● **What the task requires**
Copy out each line of the listing that has the word "lesion" in it.

● **Provided data**
+---+

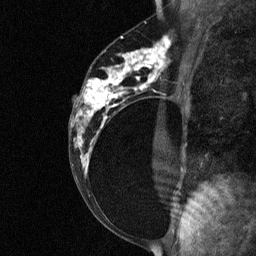
Breast MRI (dynamic contrast-enhanced), one sagittal slice; slice 36 of 64 in the series (ordered by position); dynamic contrast-enhanced study with each time point stored as its own series, time point 2 of 3 at this slice position (early post-contrast, ordered by acquisition time); 1.5 T; TE 4.8 ms, TR 27 ms; 2 mm slice thickness; 256 × 256 image matrix, field of view 180 × 180 mm. Patient: female, 34 years. From the clinical record (not read from this slice): setting: breast cancer imaged before/during neoadjuvant chemotherapy; receptor status: HR-positive, HER2-negative.
Annotated regions visible in this slice (semi-automatically segmented with operator editing):
- analysis volume of interest (the breast-tissue region the enhancement analysis was run in; not a lesion): bounding box (x1, y1, x2, y2) in pixels: (78, 44, 181, 191)
- tumour enhancement mask (voxels above the 90 % enhancement threshold inside the analysis volume of interest): (81, 44, 169, 167)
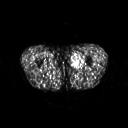
FDG PET of an extremity soft-tissue mass (from a PET/CT study), one axial slice; 3.27 mm slice thickness; 128 × 128 image matrix, field of view 500 × 500 mm. Male patient, age 29 years. From the clinical record (not read from this slice): histological type: mixoid liposarcoma; grade: low; site of the primary tumour: left thigh.
Annotated regions visible in this slice (expert contour drawn on MRI and transferred to this co-registered scan by the dataset authors):
- gross tumour volume (mass): box from (x=70, y=53) to (x=83, y=68) px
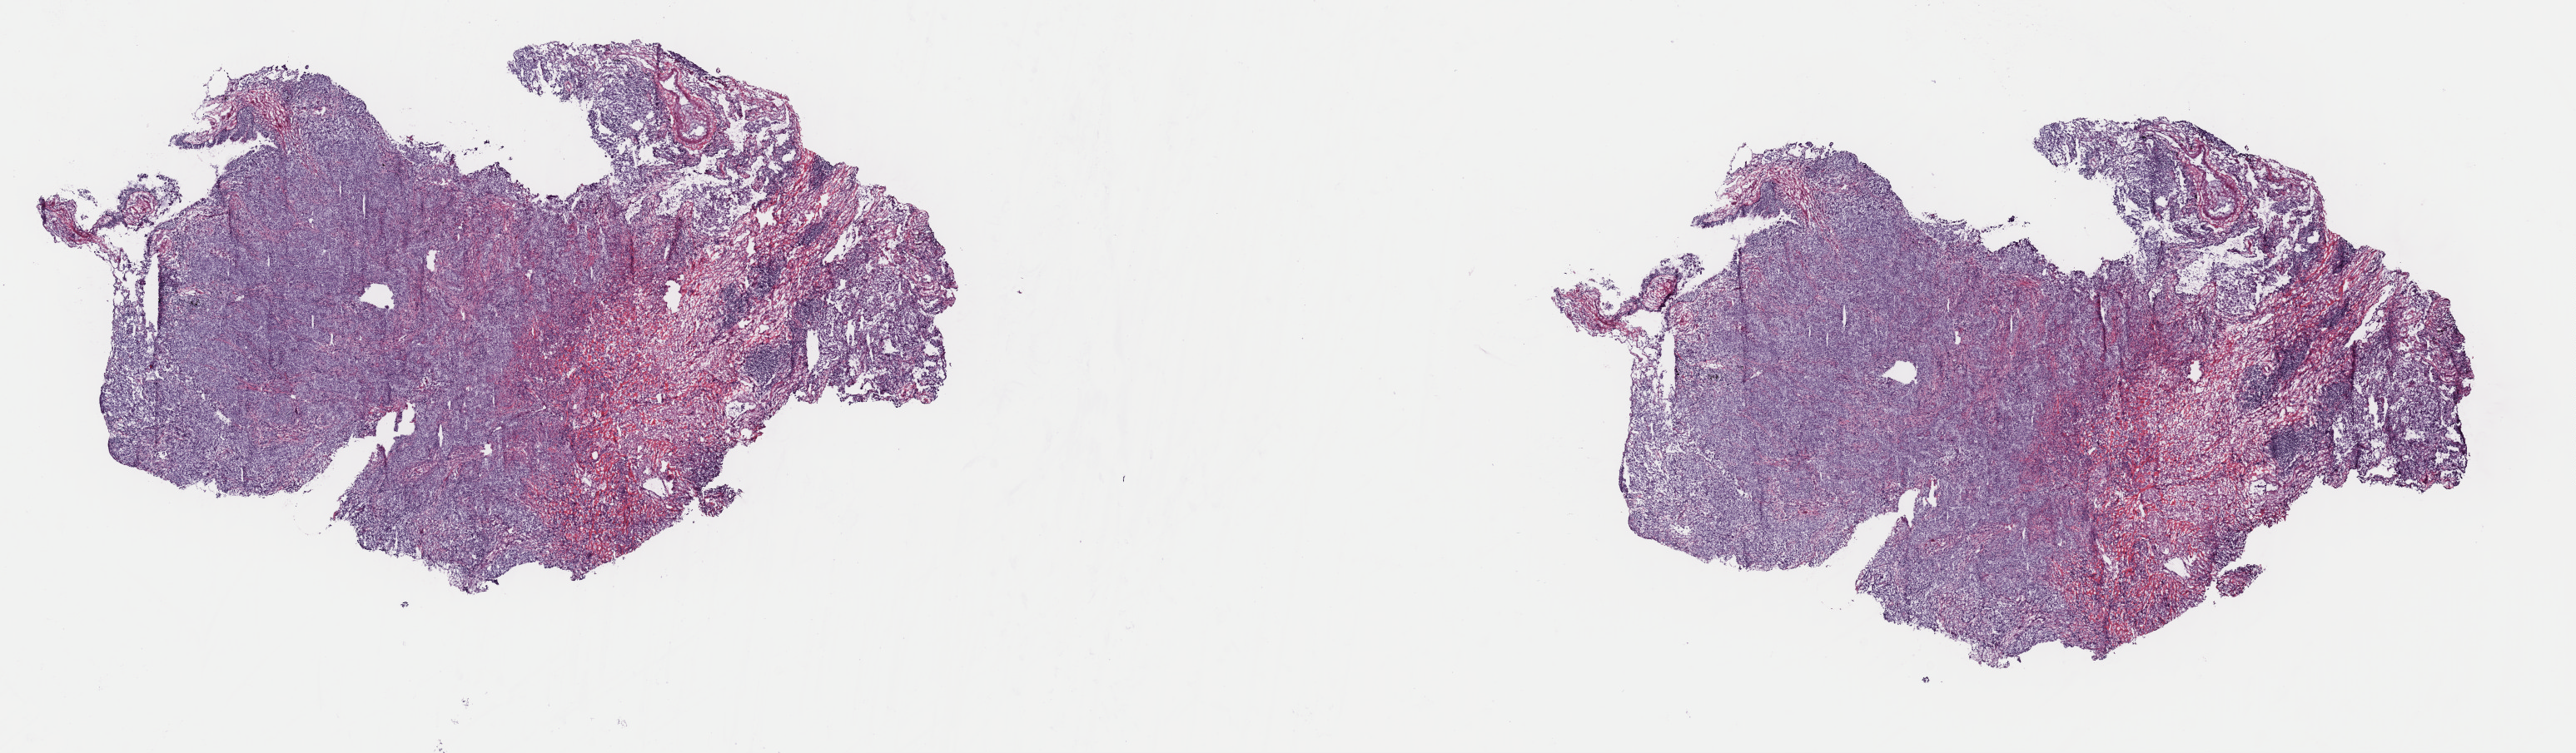
H&E-stained whole-slide image, shown as a low-resolution overview of the whole scanned area (about 24.4 x 7.1 mm, slide scanned at 40x). Frozen section from the top of the tissue portion. Primary tumour sample from the lung. Male patient; age at initial diagnosis 81 years. Pathologist review of this section (percent, as recorded): tumour cells 100%, tumour nuclei 65%, normal cells 0%, stromal cells 0%, necrosis 0%. Infiltration values recorded for this section: lymphocyte infiltration 15%, monocyte infiltration 2%, neutrophil infiltration 0%.
TNM: T2a N0 M0. Histologic diagnosis: Adenocarcinoma with mixed subtypes (upper lobe, lung). AJCC pathologic stage: IB.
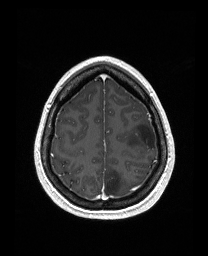
Brain MRI from a brain-tumour surgery series, one axial slice; position 128 of 176 along the scan axis; T1-weighted post-contrast; 1 mm slice thickness; 208 × 256 image matrix, field of view 203 × 250 mm. From the clinical record (not read from this slice): histopathology: Astrocytoma; WHO grade: 3; IDH mutation: yes; tumour location: Left Frontal.
Structures marked on this image (manually delineated by an expert):
- tumour: bounding box <126,121,157,150> (left, top, right, bottom; pixels)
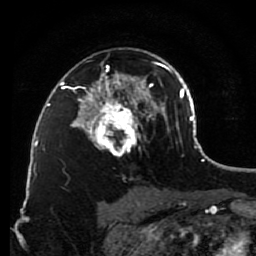
Breast MRI (dynamic contrast-enhanced), one axial slice. Cropped to one breast. Dynamic contrast-enhanced series, time point 2 of 7 at this slice position (early post-contrast). 1.5 T. TE 2.6 ms, TR 5.6 ms. 2 mm slice thickness. 256 × 256 image matrix, field of view 160 × 160 mm. Female patient.
Annotated regions visible in this slice (semi-automatically segmented with operator editing):
- enhancing-tissue mask used for the functional tumour volume (all voxels passing the contrast-enhancement thresholds inside the analysis volume; usually the tumour): bounding box <79,54,148,157> (left, top, right, bottom; pixels)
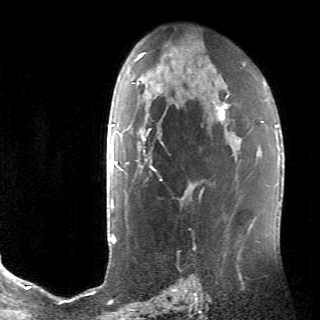
Breast MRI (dynamic contrast-enhanced), one axial slice; slice 46 of 70 in the series (ordered by position); cropped to one breast; dynamic contrast-enhanced series, time point 2 of 6 at this slice position (early post-contrast); 2.6 mm slice thickness; 320 × 320 image matrix, field of view 200 × 200 mm. Female patient.
Structures marked on this image (semi-automatic segmentation, software-assisted and operator-edited):
- enhancing-tissue mask used for the functional tumour volume (all voxels passing the contrast-enhancement thresholds inside the analysis volume; usually the tumour): box from (x=136, y=106) to (x=226, y=193) px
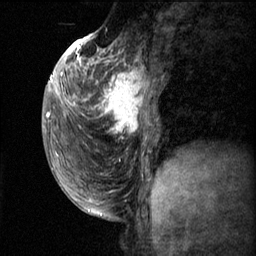
Breast MRI (dynamic contrast-enhanced), one sagittal slice. Position 24 of 60 along the scan axis. Dynamic contrast-enhanced series, image 2 of 3 at this slice position (ordered by acquisition). 1.5 T. TE 4.2 ms, TR 11.1 ms. 2 mm slice thickness. 256 × 256 image matrix. Patient: female, 50 years.
Outlined on this slice (semi-automatically segmented with operator editing):
- analysis volume of interest (the breast-tissue region the enhancement analysis was run in; not a lesion): bounding box [x1, y1, x2, y2] px = [82, 56, 164, 143]
- tumour enhancement mask (voxels above the 70 % enhancement threshold inside the analysis volume of interest): [82, 58, 151, 133]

+---+

● **Response to this task**
- analysis volume of interest (the breast-tissue region the enhancement analysis was run in; not a lesion): bounding box (x1, y1, x2, y2) in pixels: (78, 44, 181, 191)
- analysis volume of interest (the breast-tissue region the enhancement analysis was run in; not a lesion): bounding box [x1, y1, x2, y2] px = [82, 56, 164, 143]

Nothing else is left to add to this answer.